Il ne peut plus y avoir de révolution. Il peut y avoir une évolution positive ou un chaos suivi par un retour à la case dictature. Le tout dépend de la conscience politique, qu'elle soit celle d'un seul, de plusieurs ou d'un grand nombre d'individus qui réussiront à s'entendre pour sauver le pays de l'aliénation. Je pense que la solution viendra de cette troisième proposition. Il ne faut pas compter sur les politiques, ils sont vraiment aveuglés par leurs égos. On se demande d'ailleurs d'où leur vient cet égo car aucun ne joui de la moindre légitimité historique, la révolution est celle de tout un peuple, elle n'a pas connu de vrais leaders. Les vrais héros sont morts, nous leur devons le respect, et le respect commence par la simplicité et le travail. Nous sommes tous à égalité en Tunisie, et c'est bien le fait de vouloir se positionner au-dessus des autres qui rend les politiciens si désagréables. Il est temps de trouver une nouvelle forme de gouvernance, nous y travaillons très sérieusement.
-Vous éditeur, que pouvez-vous nous dire sur la situation du livre en Tunisie aujourd'hui? Est-ce que la liberté d'expression, récemment acquise, nous a permis d'avoir une meilleure production ?
Ecrire sous la dictature était plus excitant dans le sens où il y avait un risque non négligeable. Aujourd'hui, c'est différent, l'écriture ne peut plus être un acte de résistance mais plutôt un acte d'engagement.

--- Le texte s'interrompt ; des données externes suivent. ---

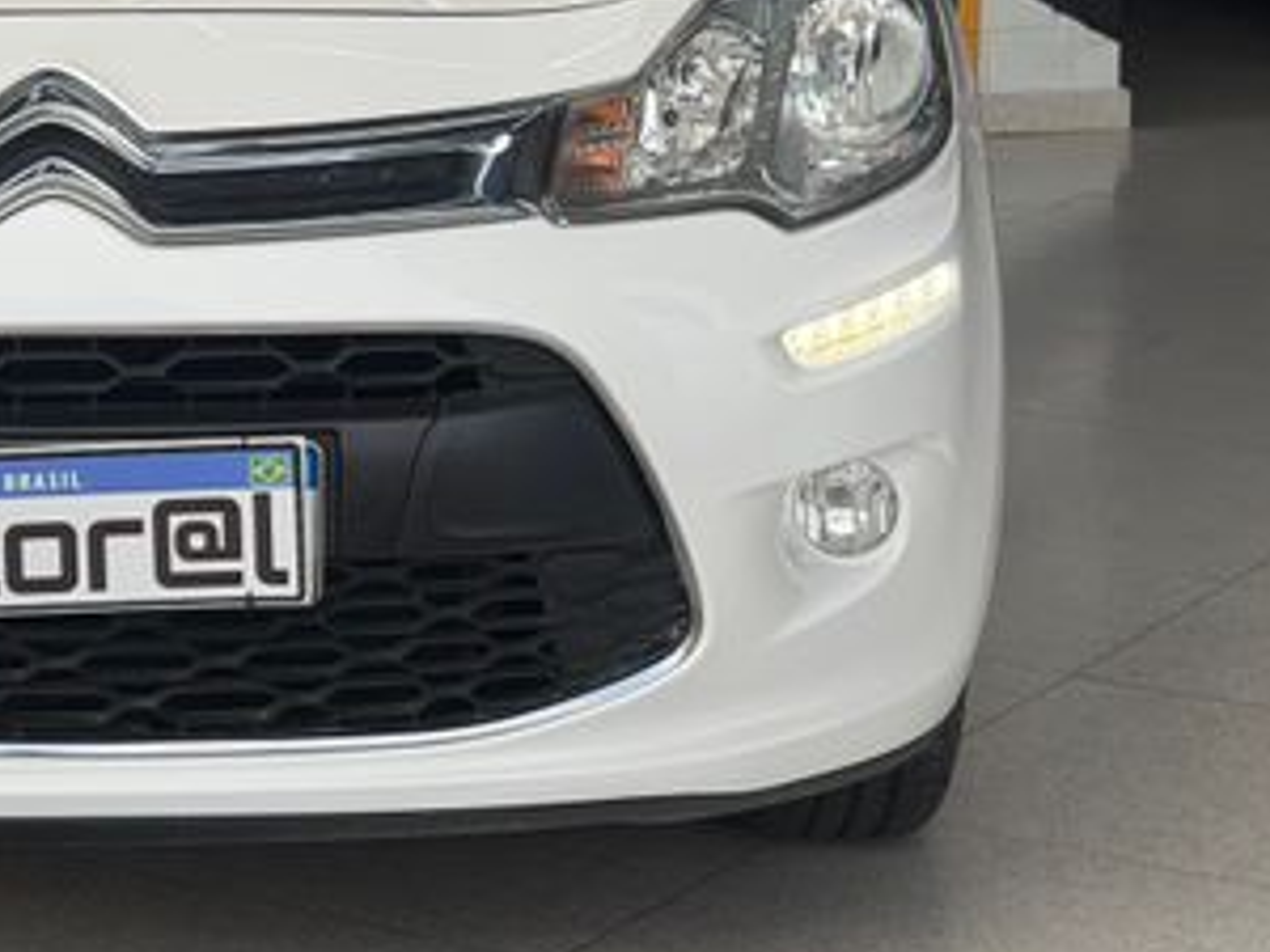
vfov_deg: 11.9
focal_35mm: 123
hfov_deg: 15.7
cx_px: -38
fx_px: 4513
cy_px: -42
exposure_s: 1/1264
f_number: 1.78
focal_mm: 6.76
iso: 64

Oui, nous avons et nous aurons une meilleure production car la liberté est la plus belle des motivations. C'est elle qui nous a permis de croire durant les années de plomb. Nous faisons partie d'une génération qui a connu la dictature, nous disparaîtrons pour laisser place à une génération d'écrivains qui n'a connu que la liberté, et ça, voyez-vous, c'est très beau, c'est même un privilège. Nous l'avons espéré de toutes nos forces, nous l'avons eu.